US auto part makers brace for bumpy ride

Global chip shortage worsens before easing in second half of year


Reuters May 09, 2021
A worker monitors automatic copper wire unit at a plant in Lahore, Pakistan, March 24, 2017. PHOTO: REUTERS/FILE

WASHINGTON:

US auto parts suppliers warned of more production cuts at major automakers as a global semiconductor chip shortage worsens before easing in the second half of the year and aiding in a partial recovery of lost sales.

The chip shortage came at an inopportune time for automakers as demand rebounded from pandemic lows due to low interest rates and consumers’ preference for personal transport amid the health crisis.

“We have embedded a 3% reduction in industry production to factor in what we are anticipating and expecting as further announced downtime that hasn’t been publicly announced at this point,” Lear Corp Chief Financial Officer Jason Cardew said.

“We have line of sight on a more meaningful reduction (in production) in the second quarter than IHS Markit and others are projecting,” Cardew said.

Ford Motor Co, a major customer for Lear and peers including BorgWarner and Magna International, has said the chip shortage would halve its vehicle output in the second quarter.

Europe’s Volkswagen, another customer for the three suppliers, has said it is in “crisis mode” over the lack of badly needed automotive chips, with the shortage intensifying and hitting its profits in the second quarter.

Lear, which makes automotive seating, cut its global vehicle production forecast to a 9% rise, from up to 12% it had predicted at the beginning of the year, while also expecting second-quarter revenue to fall 9% from the first.

Auto suppliers also cautioned that the pain from the shortage could linger at least until the next year.

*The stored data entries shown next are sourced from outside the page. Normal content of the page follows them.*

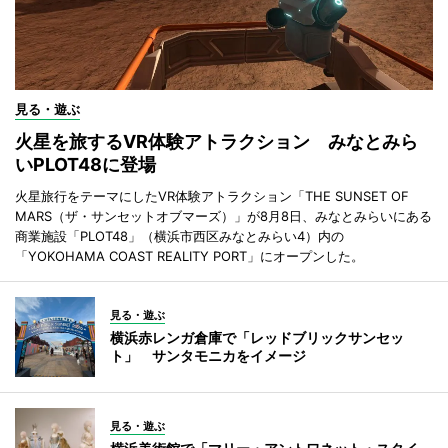
見る・遊ぶ
火星を旅するVR体験アトラクション みなとみら
いPLOT48に登場
火星旅行をテーマにしたVR体験アトラクション「THE SUNSET OF
MARS（ザ・サンセットオブマーズ）」が8月8日、みなとみらいにある
商業施設「PLOT48」（横浜市西区みなとみらい4）内の
「YOKOHAMA COAST REALITY PORT」にオープンした。
見る・遊ぶ
横浜赤レンガ倉庫で「レッドブリックサンセッ
ト」 サンタモニカをイメージ
見る・遊ぶ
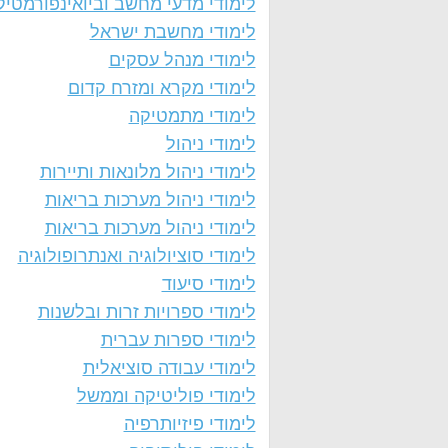
לימודי מדעי מחשב וביואינפורמטיק
לימודי מחשבת ישראל
לימודי מנהל עסקים
לימודי מקרא ומזרח קדום
לימודי מתמטיקה
לימודי ניהול
לימודי ניהול מלונאות ותיירות
לימודי ניהול מערכות בריאות
לימודי ניהול מערכות בריאות
לימודי סוציולוגיה ואנתרופולוגיה
לימודי סיעוד
לימודי ספרויות זרות ובלשנות
לימודי ספרות עברית
לימודי עבודה סוציאלית
לימודי פוליטיקה וממשל
לימודי פיזיותרפיה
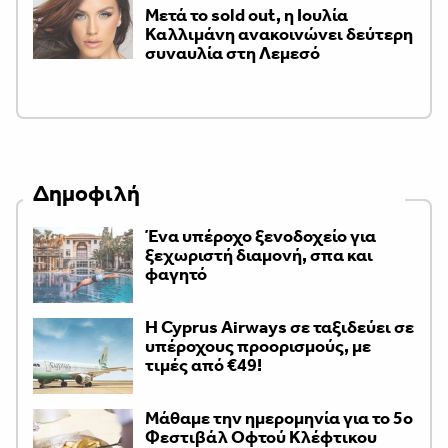
Μετά το sold out, η Ιουλία
Καλλιμάνη ανακοινώνει δεύτερη
συναυλία στη Λεμεσό
Δημοφιλή
Ένα υπέροχο ξενοδοχείο για
ξεχωριστή διαμονή, σπα και
φαγητό
H Cyprus Airways σε ταξιδεύει σε
υπέροχους προορισμούς, με
τιμές από €49!
Μάθαμε την ημερομηνία για το 5ο
Φεστιβάλ Οφτού Κλέφτικου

“We don’t expect the supply/demand imbalance to fully recover to normalised levels until 2022,” said Joseph Massaro, chief financial officer of Aptiv, a maker of advanced driver assistance systems, vehicle computers and high-voltage cabling.

Auto suppliers are also grappling with pressure on their margins from rising costs of key inputs such as steel and copper.

However, many expect to offset some of those costs as automaker customers focus on building higher margin, more profitable pickup trucks and sport utility vehicles.

“On the biggest raw material purchases, we have about 60% pass through with our customers,” BorgWarner Chief Executive Officer Frederic Lissalde said.

Published in The Express Tribune, May 9th, 2021.